Problem to work on: According to the Nutanix and Hyper-V post, which Nutanix OS release marked the beginning of the company's journey with Hyper-V?

Provided text below:

Nutanix and Microsoft Private Cloud: We begin our journey with Hyper-V (Part I)


By Tim Isaacs

Over the last few years, Hyper-V has gained great traction with IT organizations serving numerous use cases, geographies and customer segments. According to IDC, Hyper-V has grown to capture nearly 1/3rd of the hypervisor market in the last 5 years as seen in the chart below (source: IDC WW Quarterly Server Virtualization Tracker, Dec 2013).

Hyper-V’s market share is expected to grow at a faster rate than the general growth of virtualization, driven by several different factors including the upcoming end of support of Windows Server 2003. According to Microsoft, roughly 15 million instances of Windows Server 2003, most of them physical, will need to be upgraded within 12 months to avoid any lapses in support.

We are watching this market dynamic unfold as our Hyper-V customer base is rapidly growing. Systems running Hyper-V are in the triple digits just in the first few months following support for the hypervisor. Our healthy and growing pipeline of opportunities around VDI, remote office, business critical applications and private cloud deployments further supports the trend.

The Nutanix OS 3.5.2 release late last year marked the beginning of our journey with Hyper-V. We released support for the full spectrum of Hyper-V features including native SMB 3.0, ODX, TRIM, Power Resource Optimization, Failover Clustering & Live Migration. Most storage vendors claim similar support. However, the quality of the integration lies in the details of the implementation and the ability of vendor architecture to take full advantage of the hypervisor feature set.

Nutanix brings the same advantages we see with ESXi and KVM environments and more to deployments using Windows Server 2012 R2 with Hyper-V. Here are some of the top areas that make us unique:

  • Eliminates Storage Complexity: We eliminate management and complexity of networked storage by presenting up one large container for virtual disk storage, eliminating the management of volumes, LUNs, RAID groups and the storage area network.

In the context of Hyper-V, we present the same large container as an SMB 3.0 share where Hyper-V virtual machines store their virtual disks. Clustered Shared Volumes or CVS are not required. As compute and storage needs grow, new Nutanix systems (scale unit is a single server node) can simply be added into the existing Nutanix cluster; resulting in linear scaling out of both storage and compute without needing to tweak the cluster.

End of Provided text.
Data for analysis below:

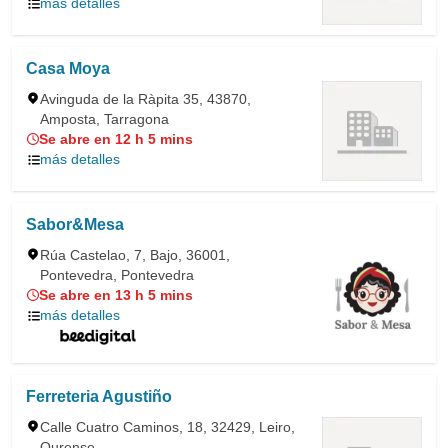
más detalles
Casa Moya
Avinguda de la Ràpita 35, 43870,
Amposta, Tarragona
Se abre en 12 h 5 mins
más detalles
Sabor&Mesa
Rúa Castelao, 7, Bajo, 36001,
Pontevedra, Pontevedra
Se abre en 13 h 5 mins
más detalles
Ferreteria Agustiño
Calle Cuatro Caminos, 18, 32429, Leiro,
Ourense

End of Data for analysis.

Reply to the exercise: Nutanix OS 3.5.2